__INSTRUCTIONS FOR THE TASK__
Please output everything from the line containing "Instructor: Jim Willenbring" down to the end of the records, both ends included and with no changes.
*** SUPPLIED MATERIAL ***
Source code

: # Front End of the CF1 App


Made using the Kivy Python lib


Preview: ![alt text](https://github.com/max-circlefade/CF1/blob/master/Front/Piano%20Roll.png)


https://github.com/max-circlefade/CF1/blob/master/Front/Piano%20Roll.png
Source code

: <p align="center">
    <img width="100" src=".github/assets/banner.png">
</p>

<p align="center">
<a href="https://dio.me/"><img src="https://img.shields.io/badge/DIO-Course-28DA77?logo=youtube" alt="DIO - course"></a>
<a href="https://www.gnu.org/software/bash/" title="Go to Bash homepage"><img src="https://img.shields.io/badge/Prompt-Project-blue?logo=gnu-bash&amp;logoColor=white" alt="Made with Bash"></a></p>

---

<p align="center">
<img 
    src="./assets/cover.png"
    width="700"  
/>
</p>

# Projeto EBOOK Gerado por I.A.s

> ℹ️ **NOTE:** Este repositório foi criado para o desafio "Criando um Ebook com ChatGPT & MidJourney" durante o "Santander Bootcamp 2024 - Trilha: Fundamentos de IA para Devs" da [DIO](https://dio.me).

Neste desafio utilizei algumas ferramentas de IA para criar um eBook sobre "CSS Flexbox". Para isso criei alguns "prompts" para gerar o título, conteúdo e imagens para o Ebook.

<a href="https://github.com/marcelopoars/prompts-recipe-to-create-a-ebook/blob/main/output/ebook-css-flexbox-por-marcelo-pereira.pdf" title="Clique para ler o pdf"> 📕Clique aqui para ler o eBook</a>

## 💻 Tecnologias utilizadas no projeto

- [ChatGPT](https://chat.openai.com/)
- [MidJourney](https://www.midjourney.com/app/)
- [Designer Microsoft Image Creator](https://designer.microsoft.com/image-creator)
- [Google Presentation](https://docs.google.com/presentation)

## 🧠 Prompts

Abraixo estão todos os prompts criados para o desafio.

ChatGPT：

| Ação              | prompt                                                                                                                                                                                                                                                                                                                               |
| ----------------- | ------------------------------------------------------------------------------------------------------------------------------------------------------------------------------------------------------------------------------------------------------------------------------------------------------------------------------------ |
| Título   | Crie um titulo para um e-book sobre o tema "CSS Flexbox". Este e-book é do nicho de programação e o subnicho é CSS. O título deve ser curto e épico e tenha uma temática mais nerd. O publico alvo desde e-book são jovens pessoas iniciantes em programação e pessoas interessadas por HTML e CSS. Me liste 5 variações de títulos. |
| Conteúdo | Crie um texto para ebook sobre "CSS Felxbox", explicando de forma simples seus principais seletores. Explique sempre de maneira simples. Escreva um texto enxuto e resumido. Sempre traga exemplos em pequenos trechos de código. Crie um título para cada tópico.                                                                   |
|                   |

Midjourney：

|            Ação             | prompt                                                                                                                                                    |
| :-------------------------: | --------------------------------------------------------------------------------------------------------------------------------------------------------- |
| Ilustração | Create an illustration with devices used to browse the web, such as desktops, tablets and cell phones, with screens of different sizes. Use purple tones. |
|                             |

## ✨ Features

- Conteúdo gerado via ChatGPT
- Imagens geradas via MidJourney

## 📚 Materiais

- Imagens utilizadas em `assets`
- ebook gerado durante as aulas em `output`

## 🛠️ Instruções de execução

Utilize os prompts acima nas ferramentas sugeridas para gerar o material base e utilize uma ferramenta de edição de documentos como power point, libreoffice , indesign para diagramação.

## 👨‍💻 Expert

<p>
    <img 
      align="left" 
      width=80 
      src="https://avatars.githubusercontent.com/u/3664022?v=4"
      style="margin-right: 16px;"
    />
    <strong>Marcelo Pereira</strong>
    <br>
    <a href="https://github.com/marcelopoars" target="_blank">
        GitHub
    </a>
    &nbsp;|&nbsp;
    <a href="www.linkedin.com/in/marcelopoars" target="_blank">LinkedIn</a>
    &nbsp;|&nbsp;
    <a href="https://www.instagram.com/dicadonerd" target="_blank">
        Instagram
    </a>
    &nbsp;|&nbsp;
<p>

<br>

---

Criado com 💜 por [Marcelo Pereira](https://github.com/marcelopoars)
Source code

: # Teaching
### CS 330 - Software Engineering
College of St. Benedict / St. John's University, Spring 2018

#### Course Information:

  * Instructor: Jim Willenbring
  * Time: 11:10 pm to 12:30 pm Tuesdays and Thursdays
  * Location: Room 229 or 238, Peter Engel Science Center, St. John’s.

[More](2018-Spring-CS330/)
*** End of SUPPLIED MATERIAL ***
__OUTPUT FOR THIS TASK__
  * Instructor: Jim Willenbring
  * Time: 11:10 pm to 12:30 pm Tuesdays and Thursdays
  * Location: Room 229 or 238, Peter Engel Science Center, St. John’s.

[More](2018-Spring-CS330/)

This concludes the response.